At the Office of Fair Housing & Equal Opportunity (FHEO), the month of March as Women’s History Month is more than a celebration and recognition of past achievements by women in America in the struggles for freedom, equality and justice. FHEO has a vital present day role for equality for women and the efforts of our staff members in Washington, D.C., and around the country have a powerful impact on the future opportunities of women and girls throughout America.
This past week, on the 100th anniversary of International Women’s Day, I was honored by the Global Arts Foundation and San Francisco Commission on the Status of Women with their “Spirit of Equality Award.” I accepted that award on behalf of and because our FHEO staff is making a difference to women across America.
Looking back, FHEO did not gain statutory authority to combat gender discrimination in home rental, sales and lending until 1974, six years after President Johnson signed the Fair Housing Act into law. Women who demanded an end to unequal treatment such as having their economic credit dependent upon their marital status pressed Congress to expand the Fair Housing Act to include gender discrimination and to enact the Equal Credit Opportunity Act.

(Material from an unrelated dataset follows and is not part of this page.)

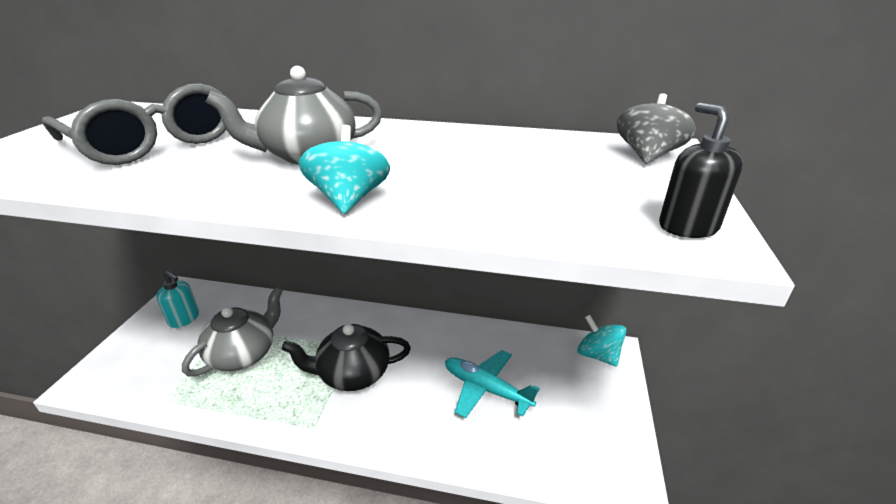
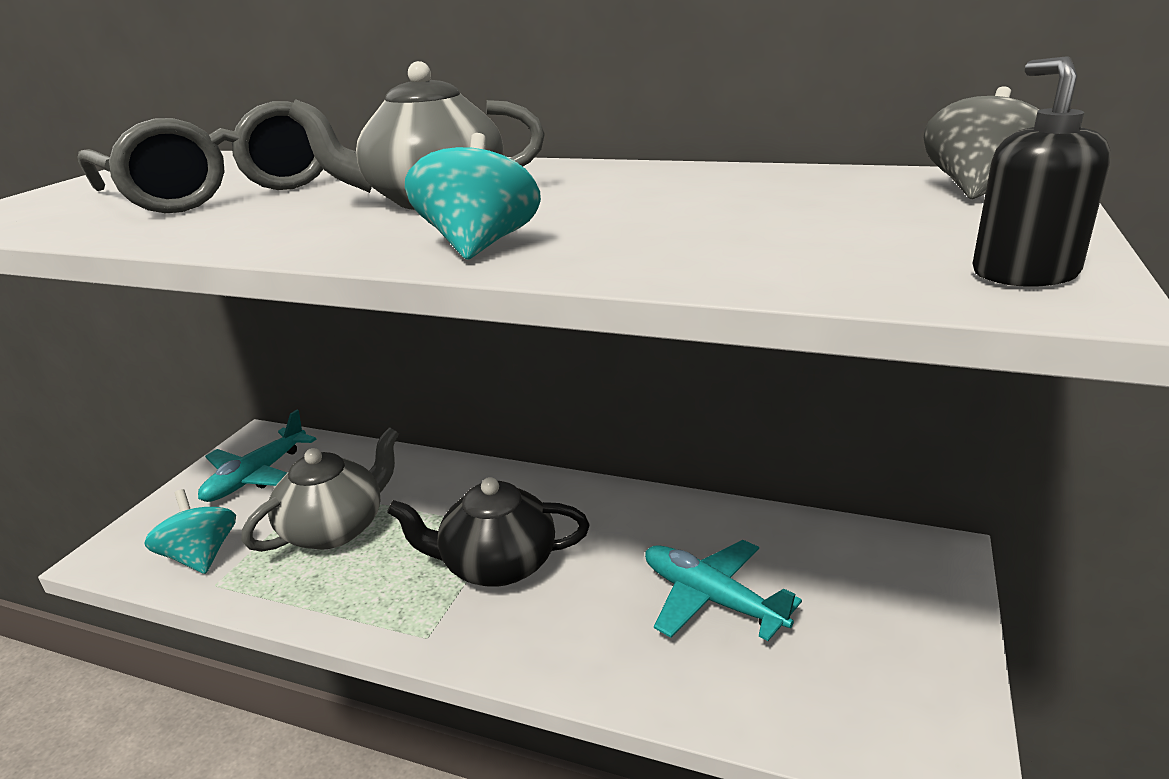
camera: 10 degrees right, 5 degrees down
(184, 319) = (256, 477): turquoise soap dispenser -> turquoise plane
(598, 355) = (913, 558): turquoise spinning top -> turquoise spinning top (201, 556)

Today, FHEO is in the midst of national investigations and protection for women who report being offered less favorable home mortgage terms because they are on maternity leave and lenders treat them as if they have no income. Last month, FHEO issued new guidance to ensure that the Fair Housing Act provides assistance to victims of domestic violence – mainly women – who are evicted or denied housing because of the violence perpetrated against them. Our guidance goes beyond the current Violence Against Women Act public housing provisions to extend protections to domestic violence victims who lose their homes in the private market because of policies that have a disparate impact on women.
Our individual casework enforcing the Fair Housing Act also advances freedom for women. In Pennsylvania, HUD successfully charged a landlord for evicting a woman for adopting a nine-year-old boy. The HUD charge resulted in a change of policy and a sufficient settlement amount so that the woman, with other support, could start a new life in a new home for herself and her son. In Alabama, HUD prevailed against a housing provider who stated that a white female tenant should “lose [her] black boyfriend” if she wanted the unit’s water service turned back on. And our Cincinnati FHEO staff has entered into a voluntary compliance agreement with a local housing authority to resolve my Secretary-initiated complaint stemming largely from retaliation concerns of African American women living in public housing.
As we move forward to strengthen the promise of Section 3 job and contracting opportunities, we are mindful that most families in public housing are headed by women. Section 3 gives us an opportunity to break down historic barriers against women entering the construction trades and to promote their self-sufficiency. As we move forward on Affirmatively Furthering Fair Housing, reducing segregation and creating neighborhoods of opportunity bring young girls closer to quality integrated schools and education in science, technology, engineering and mathematics – the essential skills for the 21st century.
March is a time to celebrate Women’s History. At FHEO and HUD, we are proud to play a role in shaping women’s futures.